Ritengo che questo criterio possa servire, di volta in volta, per creare le situazioni di apprendimento che riproducano quanto più possibile quelle in cui verosimilmente la conoscenza è stata acquisita dal primo uomo.

Al riguardo, ci limitiamo a riportare quanto, riprendendo J. Piaget, scrive Bruner:

<<Se è vero che l’abituale decorso dello sviluppo íntellettuale procede dalla rappresentazione attiva, attraverso quella iconica, alla rappresentazione simbolica della realtà, è probabile che la migliore progressione possibile seguirà la stessa direzione>>[2] .

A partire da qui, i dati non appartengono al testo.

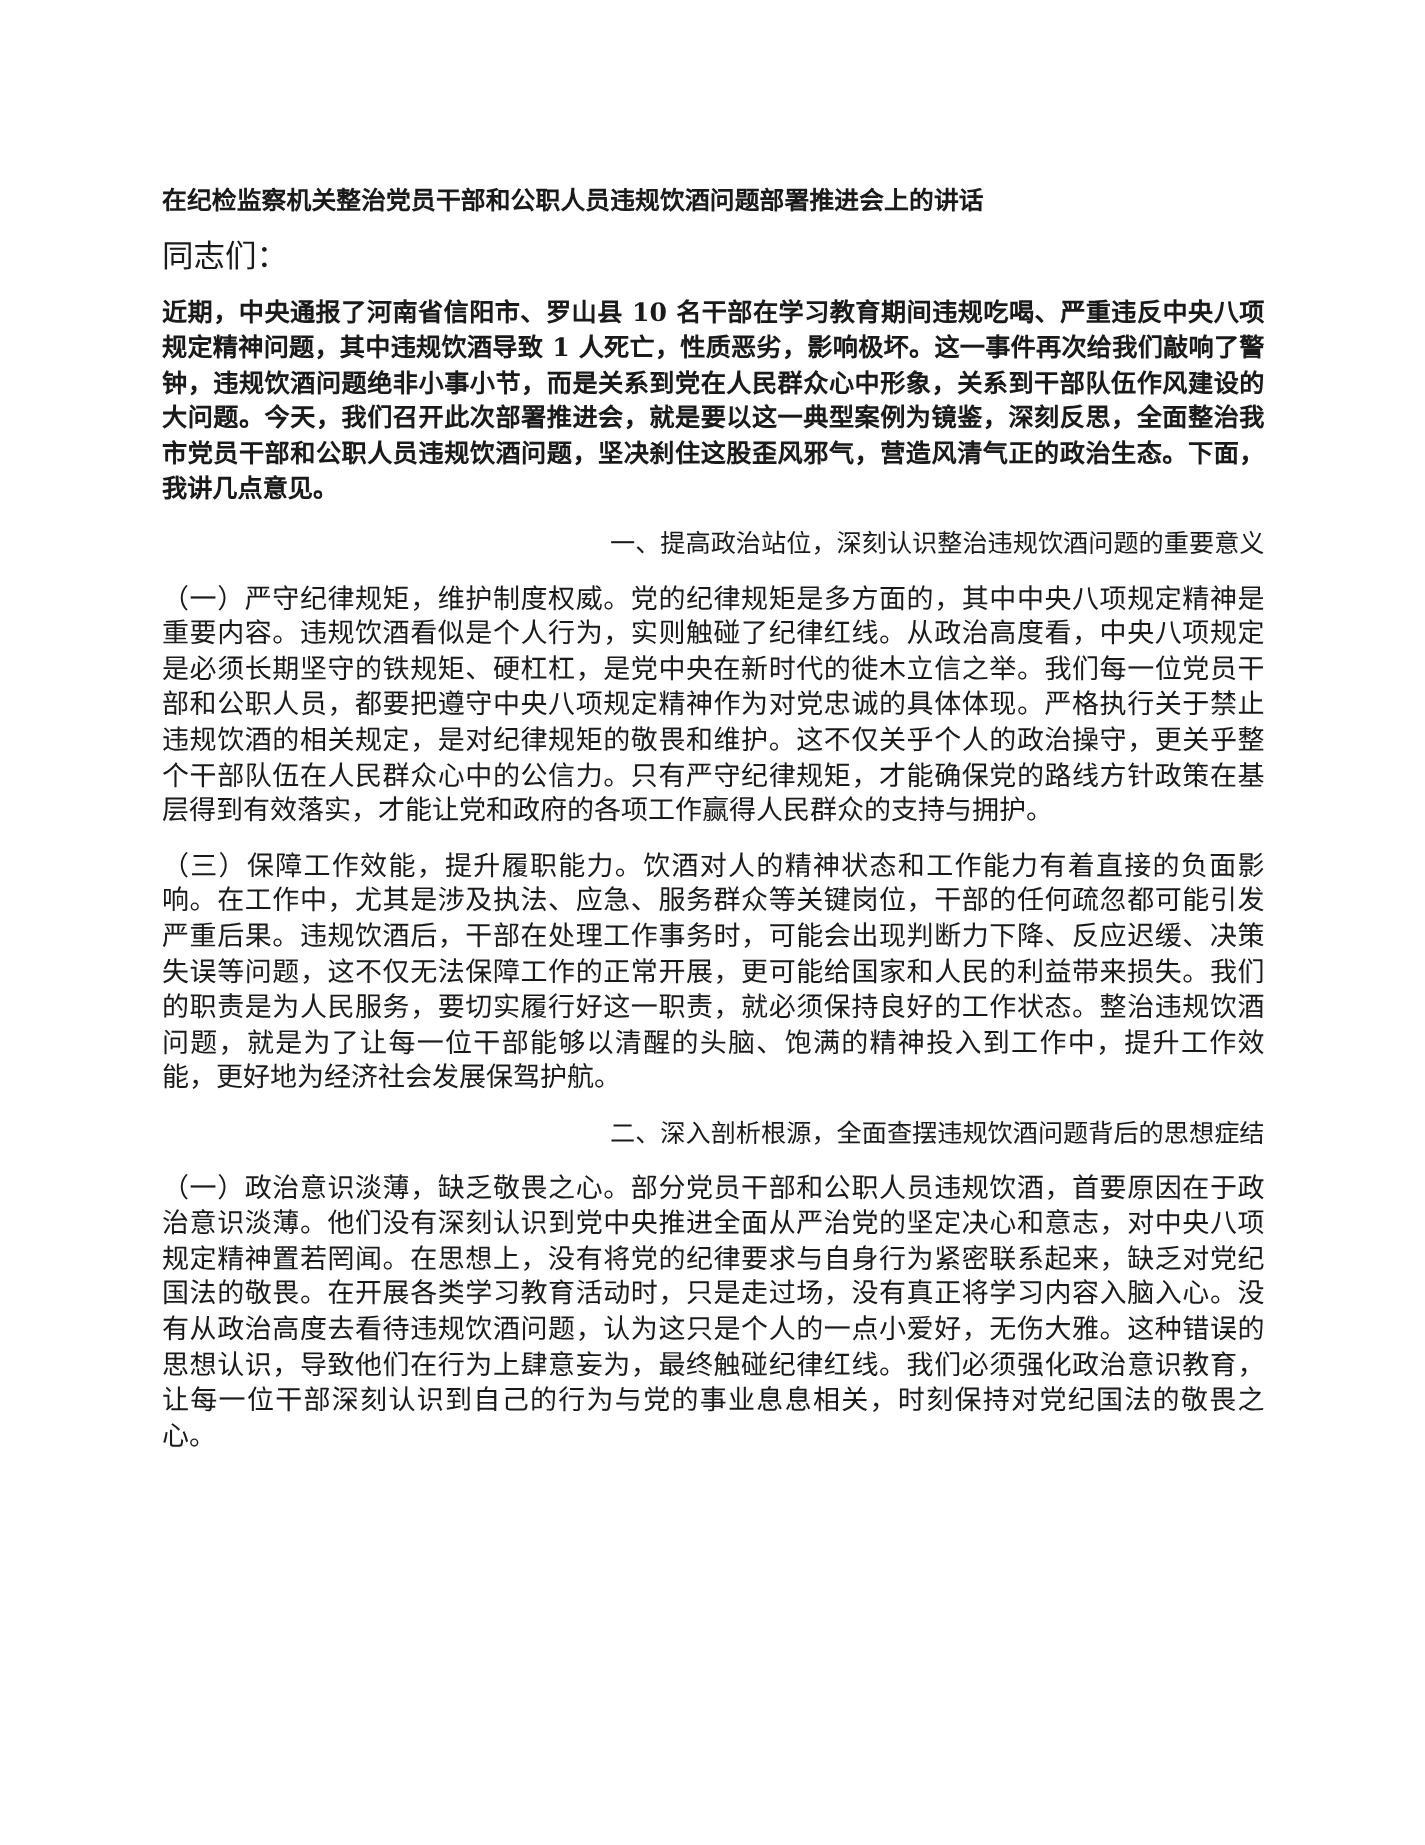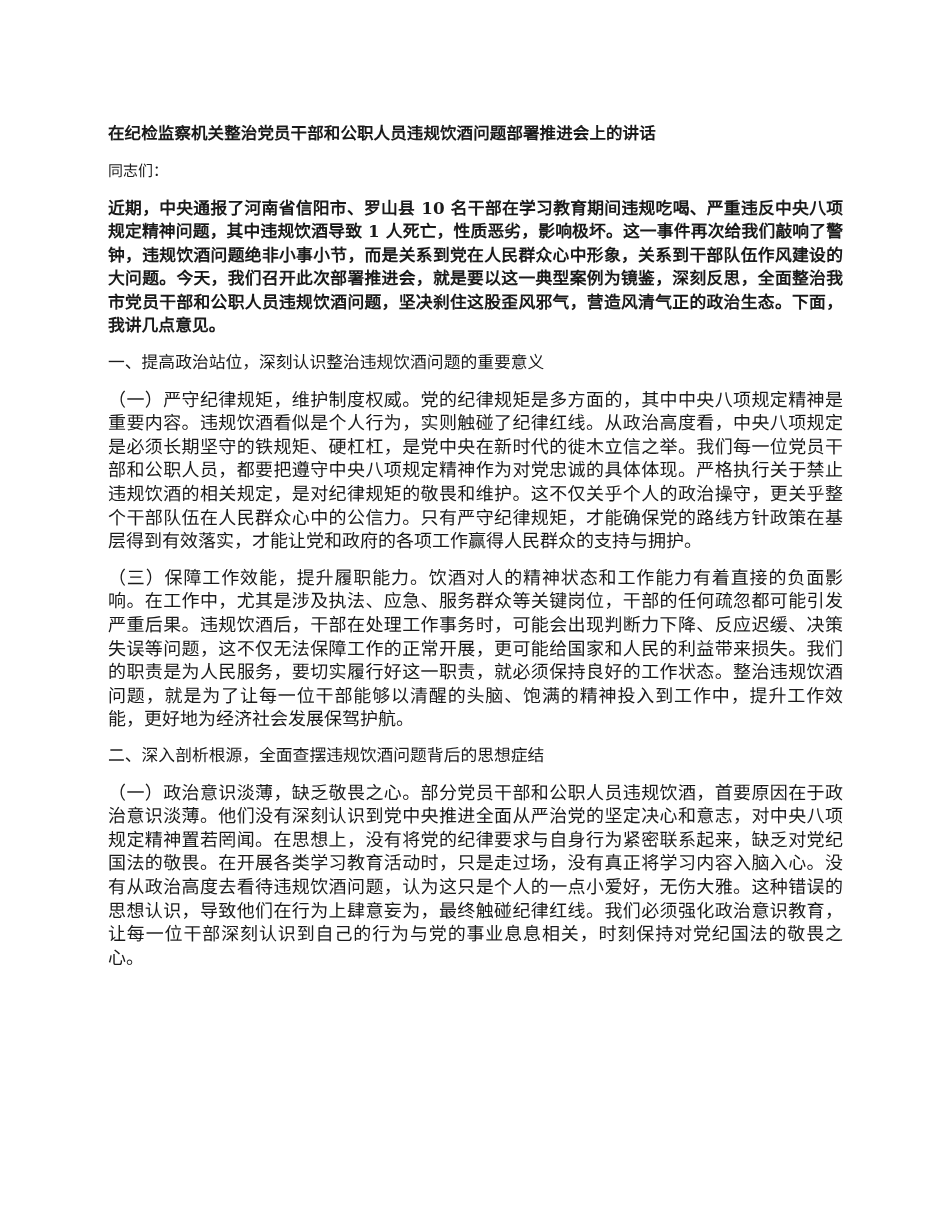"同志们：" .salutation { font-size: 15px -> 21px }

Sintetizzando, le situazioni di apprendimento debbono essere predisposte, prima con materiali concreti, poi con materiali digitali ed iconici, infine con materiali simbolici.

Non ci stancheremo mai di ribadire che, per quanto possibile, i giovani operino prima con materiali concreti, comuni e strutturati (gli uni e gli altri!), poi con materiali digitali (preferibilmente, di realtà aumentate o, almeno, 3D, eventualmente con materiali iconici, oggi riproducibili in digitale, ed infine, ma proprio alla fine, con rappresentazione simbolica (parole orali e scritte, simboli).

Stante la ineliminabile funzione delle rappresentazioni concrete, non si deve minimamente pensare che il digitale possa sostituire la manipolazione, la pedipolazione, l’uso dei sensi e del corpo in genere.

Questo è il rischio, facile rischio, che ora si corre, e non solo a scuola.

Si vorrebbe sostituire il digitale al corporeo.

Ma già Vico insegnava.

Verum ipsum factum!

Gli uomini, e le donne, non cesseranno mai di sentire il bisogno di toccare, vedere, ascoltare, annusare, assaporare, correre, saltare, danzare, cantare, suonare…

Lasciamoli fare!

Poi, solo poi, al posto della tua bella o del tuo bello, ti porterai la sua foto nel portafogli!

Ed infine, ma non alla fine, dirai soltanto: Maria, Mario!

 

[1] Casotti M. (A cura di), De magistro, La Scuola, Brescia, 1957, p 28.

[2] BRUNER J.S., Verso una teoria dell’ístruzione, Arnando, Roma, 1967, p. 85.